* start SUPPLIED DATA *

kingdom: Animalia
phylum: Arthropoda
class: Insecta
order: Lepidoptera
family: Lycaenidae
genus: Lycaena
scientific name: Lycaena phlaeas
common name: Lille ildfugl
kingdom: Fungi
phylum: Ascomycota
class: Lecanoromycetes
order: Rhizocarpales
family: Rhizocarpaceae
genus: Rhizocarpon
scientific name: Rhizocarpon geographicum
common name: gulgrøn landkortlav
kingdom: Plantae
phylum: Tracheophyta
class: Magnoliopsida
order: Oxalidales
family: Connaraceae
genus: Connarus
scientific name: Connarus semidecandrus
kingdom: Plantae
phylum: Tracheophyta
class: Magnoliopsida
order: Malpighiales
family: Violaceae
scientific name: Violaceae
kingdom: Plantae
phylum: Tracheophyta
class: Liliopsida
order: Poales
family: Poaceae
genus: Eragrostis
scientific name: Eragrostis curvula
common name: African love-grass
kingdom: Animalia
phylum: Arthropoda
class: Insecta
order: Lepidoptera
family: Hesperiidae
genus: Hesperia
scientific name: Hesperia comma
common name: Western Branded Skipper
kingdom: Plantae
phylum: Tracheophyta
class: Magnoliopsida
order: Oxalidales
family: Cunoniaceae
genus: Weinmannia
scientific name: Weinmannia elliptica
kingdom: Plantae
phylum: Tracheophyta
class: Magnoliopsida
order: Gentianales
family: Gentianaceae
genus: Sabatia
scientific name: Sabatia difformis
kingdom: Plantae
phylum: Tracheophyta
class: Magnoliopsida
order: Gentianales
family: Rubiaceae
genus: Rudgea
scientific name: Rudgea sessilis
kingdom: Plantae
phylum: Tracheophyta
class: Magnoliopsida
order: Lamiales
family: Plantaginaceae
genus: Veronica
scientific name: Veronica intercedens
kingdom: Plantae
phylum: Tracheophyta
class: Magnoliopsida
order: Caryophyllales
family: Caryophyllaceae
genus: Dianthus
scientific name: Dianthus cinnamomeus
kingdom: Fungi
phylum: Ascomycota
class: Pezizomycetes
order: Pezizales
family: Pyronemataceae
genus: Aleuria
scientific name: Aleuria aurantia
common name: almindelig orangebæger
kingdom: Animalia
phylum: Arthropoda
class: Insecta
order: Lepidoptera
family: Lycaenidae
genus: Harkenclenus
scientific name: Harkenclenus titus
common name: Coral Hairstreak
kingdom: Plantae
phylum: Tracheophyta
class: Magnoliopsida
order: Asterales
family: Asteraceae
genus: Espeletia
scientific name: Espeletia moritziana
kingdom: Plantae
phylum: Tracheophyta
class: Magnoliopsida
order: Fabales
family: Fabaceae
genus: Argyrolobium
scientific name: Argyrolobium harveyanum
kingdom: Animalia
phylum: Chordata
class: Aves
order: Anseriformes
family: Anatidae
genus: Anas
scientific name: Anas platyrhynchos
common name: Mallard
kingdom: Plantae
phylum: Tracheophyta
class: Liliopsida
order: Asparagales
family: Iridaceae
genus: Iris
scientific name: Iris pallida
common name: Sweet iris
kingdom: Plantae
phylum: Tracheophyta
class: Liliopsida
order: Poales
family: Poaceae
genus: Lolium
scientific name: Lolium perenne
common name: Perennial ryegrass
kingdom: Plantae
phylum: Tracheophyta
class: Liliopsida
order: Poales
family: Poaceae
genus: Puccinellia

* end SUPPLIED DATA *

GOAL OF THE EXERCISE: Format the part of the records that opens with the line containing "order: Lamiales" and closes with the line containing "order: Pezizales" as a two-column CSV with the headers field and value, giving one row per line. Put each field and each value in its own quoted cell, and replace any line breaks in them with spaces.

SOLUTION TO THE EXERCISE:
field,value
"order:","Lamiales"
"family:","Plantaginaceae"
"genus:","Veronica"
"scientific name:","Veronica intercedens"
"kingdom:","Plantae"
"phylum:","Tracheophyta"
"class:","Magnoliopsida"
"order:","Caryophyllales"
"family:","Caryophyllaceae"
"genus:","Dianthus"
"scientific name:","Dianthus cinnamomeus"
"kingdom:","Fungi"
"phylum:","Ascomycota"
"class:","Pezizomycetes"
"order:","Pezizales"